- Registrado
- 5 de Mar, 2021
The Battlestar Galactica reboot was basically the last gasp of prestige sci-fi before networks realized people would watch anything and stopped pretending to care. Everyone likes to blame the writers’ strike for the death of smart serialized TV, but BSG kind of proves it was already dying of natural causes.
The ending is divisive. The religious twist was weird. Personally, I didn’t mind it. By that point, the show had been riding the mystery-box train for so long that literally any conclusion that didn’t end in incoherence felt like a win. The Cylons were always a problem, though. (Razor tried to retcon their nonsense.)

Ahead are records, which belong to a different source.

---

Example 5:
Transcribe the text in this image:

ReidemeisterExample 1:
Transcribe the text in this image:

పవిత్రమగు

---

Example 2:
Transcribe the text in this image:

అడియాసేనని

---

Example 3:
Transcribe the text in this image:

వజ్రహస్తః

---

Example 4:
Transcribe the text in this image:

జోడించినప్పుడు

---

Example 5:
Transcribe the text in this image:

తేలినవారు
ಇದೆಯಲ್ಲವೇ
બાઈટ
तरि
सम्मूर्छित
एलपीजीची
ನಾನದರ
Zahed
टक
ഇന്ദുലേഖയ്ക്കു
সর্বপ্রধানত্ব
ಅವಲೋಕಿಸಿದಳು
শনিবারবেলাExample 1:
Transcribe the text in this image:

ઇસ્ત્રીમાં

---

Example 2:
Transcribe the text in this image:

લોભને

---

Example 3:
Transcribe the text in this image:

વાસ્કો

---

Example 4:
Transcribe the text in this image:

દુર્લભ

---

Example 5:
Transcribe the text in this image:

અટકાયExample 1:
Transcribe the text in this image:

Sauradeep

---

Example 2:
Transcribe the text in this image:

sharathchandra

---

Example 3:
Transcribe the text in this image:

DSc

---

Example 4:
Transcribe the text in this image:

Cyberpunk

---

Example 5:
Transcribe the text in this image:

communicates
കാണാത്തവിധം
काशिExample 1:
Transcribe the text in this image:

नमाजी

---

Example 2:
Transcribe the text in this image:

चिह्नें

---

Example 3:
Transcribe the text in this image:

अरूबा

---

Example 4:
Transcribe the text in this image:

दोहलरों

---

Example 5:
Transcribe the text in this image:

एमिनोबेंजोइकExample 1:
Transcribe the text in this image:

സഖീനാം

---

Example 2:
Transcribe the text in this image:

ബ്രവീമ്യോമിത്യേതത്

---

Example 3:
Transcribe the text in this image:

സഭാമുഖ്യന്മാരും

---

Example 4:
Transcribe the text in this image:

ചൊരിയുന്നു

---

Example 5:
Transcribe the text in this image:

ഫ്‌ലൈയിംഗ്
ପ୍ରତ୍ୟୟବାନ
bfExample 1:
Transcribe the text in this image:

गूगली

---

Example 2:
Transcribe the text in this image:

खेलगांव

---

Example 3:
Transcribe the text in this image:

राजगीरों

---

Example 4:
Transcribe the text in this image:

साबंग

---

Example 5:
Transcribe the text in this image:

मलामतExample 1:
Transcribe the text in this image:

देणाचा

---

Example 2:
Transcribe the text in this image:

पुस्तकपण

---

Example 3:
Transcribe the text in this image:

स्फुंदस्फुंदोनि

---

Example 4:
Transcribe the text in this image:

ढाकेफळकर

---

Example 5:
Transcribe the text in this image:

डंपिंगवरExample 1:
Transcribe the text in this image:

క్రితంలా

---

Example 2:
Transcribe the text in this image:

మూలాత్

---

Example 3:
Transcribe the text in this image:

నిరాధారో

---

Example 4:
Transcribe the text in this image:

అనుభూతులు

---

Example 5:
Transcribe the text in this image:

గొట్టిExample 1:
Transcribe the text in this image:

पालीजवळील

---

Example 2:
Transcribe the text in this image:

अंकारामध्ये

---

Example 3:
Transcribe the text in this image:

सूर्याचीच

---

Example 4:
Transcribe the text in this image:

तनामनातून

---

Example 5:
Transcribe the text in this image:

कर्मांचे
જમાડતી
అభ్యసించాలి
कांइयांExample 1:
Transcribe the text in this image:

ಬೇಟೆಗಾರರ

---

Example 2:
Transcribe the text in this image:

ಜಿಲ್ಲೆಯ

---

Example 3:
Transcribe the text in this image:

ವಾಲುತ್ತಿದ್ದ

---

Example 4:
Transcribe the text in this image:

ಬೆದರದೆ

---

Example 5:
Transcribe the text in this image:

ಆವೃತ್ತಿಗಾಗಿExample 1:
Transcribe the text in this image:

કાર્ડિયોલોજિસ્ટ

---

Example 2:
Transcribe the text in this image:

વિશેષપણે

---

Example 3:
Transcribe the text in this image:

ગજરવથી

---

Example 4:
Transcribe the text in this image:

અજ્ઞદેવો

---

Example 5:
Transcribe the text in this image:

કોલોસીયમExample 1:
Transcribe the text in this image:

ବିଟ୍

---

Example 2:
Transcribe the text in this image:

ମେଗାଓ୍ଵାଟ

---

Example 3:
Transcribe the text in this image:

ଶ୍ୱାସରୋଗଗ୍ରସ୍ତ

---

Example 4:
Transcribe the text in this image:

Then came Caprica. Ron Moore’s name is on it, but he was already gone. Let’s go back in time and answer all the questions nobody asked! Like, what if you got to see the bureaucratic backroom drama of a society that’s going to be glassed in ten years?
The pitch was “Dallas in space." The show splits focus between like, six families, and shocker: four of them are boring. The Cylons are now literally children, the humans are cartoonishly evil...
It’s giving Portal Prelude fan game energy where the gag is “what if the scientists were the real autistic robots?”
.. and tying the Adama family directly to the creation of the Cylons is designed to make the BSG universe feel smaller and dumber.
The finale is a disaster. So they kill off who you thought was young Bill Adama, only to say “oh no wait...that was his brother also named Bill Adama.” just absolute Henry James Olsen-type brain worms.
The villain from the pilot TV movie (who, by the way, is like if Brett Cooper got radicalized by Trad West memes) decides humanity isn’t vibing hard enough with her galaxy-brain monotheism. Her solution is to peace out into space and go full missionary on the Cylons. And the Cylons are somehow like, "preach!” and make a human their god-empress.